Embora possa surpreender à primeira vista, a aprovação unânime não significa que os senadores governistas tenham passado a defender a campanha das Diretas Já. Enquanto a oposição propõe que o projeto tenha efeito imediato e permita a antecipação de eleições diretas para este ano, os aliados de Michel Temer rejeitam a possibilidade por considerá-la inconstitucional.

Relator do projeto proposto por seu colega Reguffe (sem partido-DF), Lindbergh Farias(PT-RJ) buscou apresentar um substitutivo ao texto original para que a eventual aprovação da emenda passasse a vigorar a partir da saída de Temer.

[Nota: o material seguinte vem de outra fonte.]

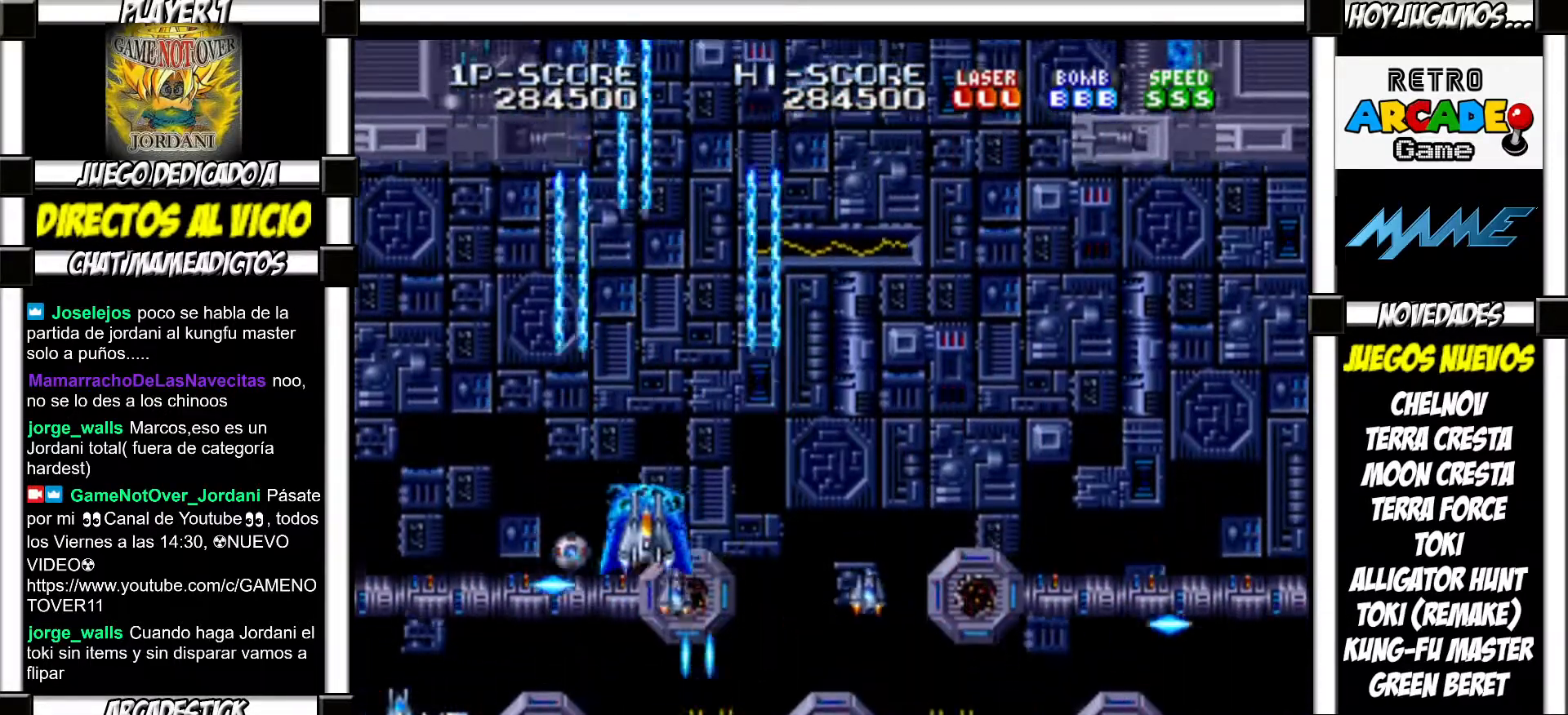
{"buttons": []}
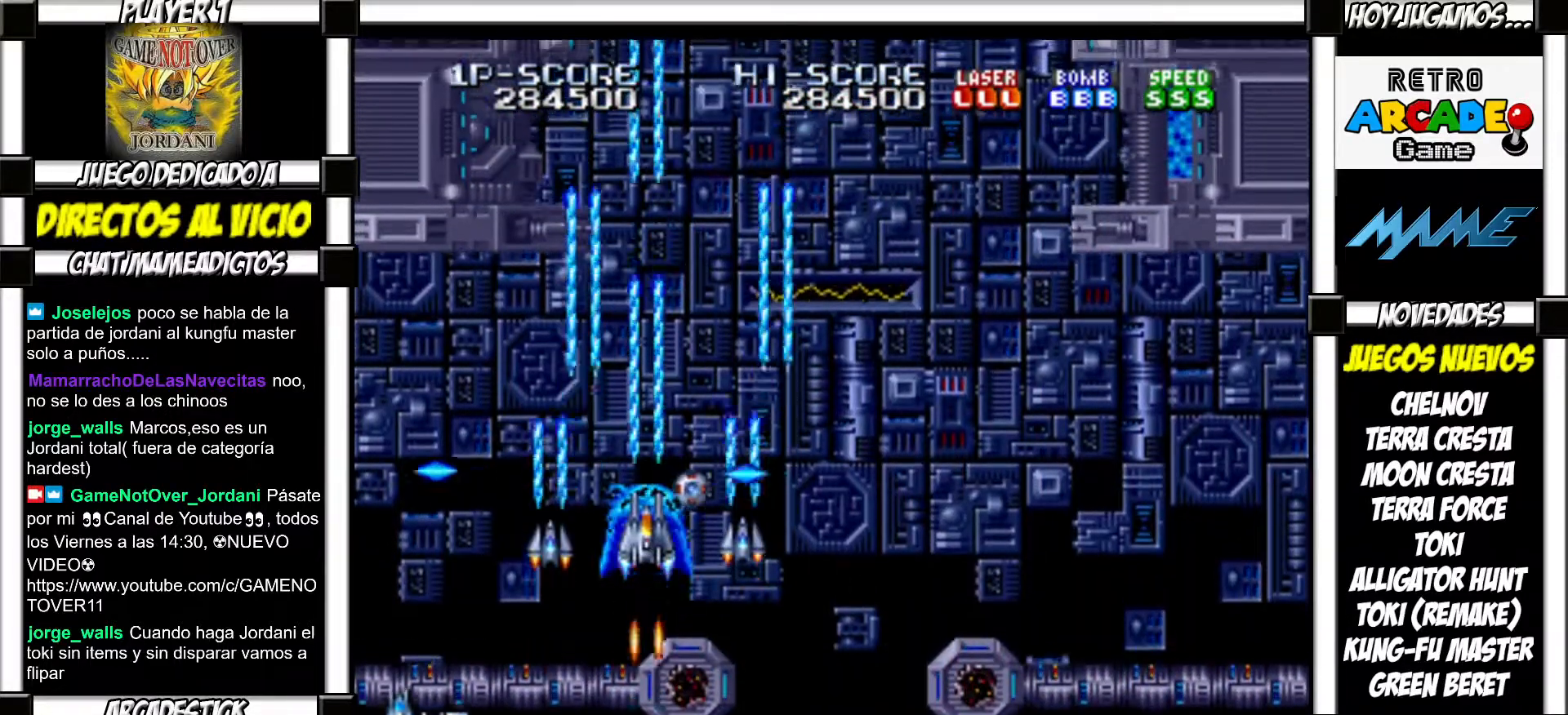
{"buttons": [], "events": []}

Em resposta, o senador Ricardo Ferraço (PSDB-ES) apresentou um relatório alternativo para derrubar o texto de Lindbergh e recuperar a proposta original. Ferraço questionou o dispositivo incluído pelo petista, que considera “flagrantemente inconstitucional”. O senador tucano argumentou que o artigo 16 da Constituição impede qualquer alteração em regras eleitorais em eleições realizadas em até um ano a partir da aprovação das mudanças.

Com a divisão entre os parlamentares, decidiu-se aprovar o texto original de Reguffe sem estabelecer que o projeto entre em vigor imediatamente. O debate sobre a validade ou não da mudança a partir de um eventual impeachment ou cassação de Temer deve ser analisado pelo plenário do Senado e pode ressurgir caso o projeto avance posteriormente na Câmara.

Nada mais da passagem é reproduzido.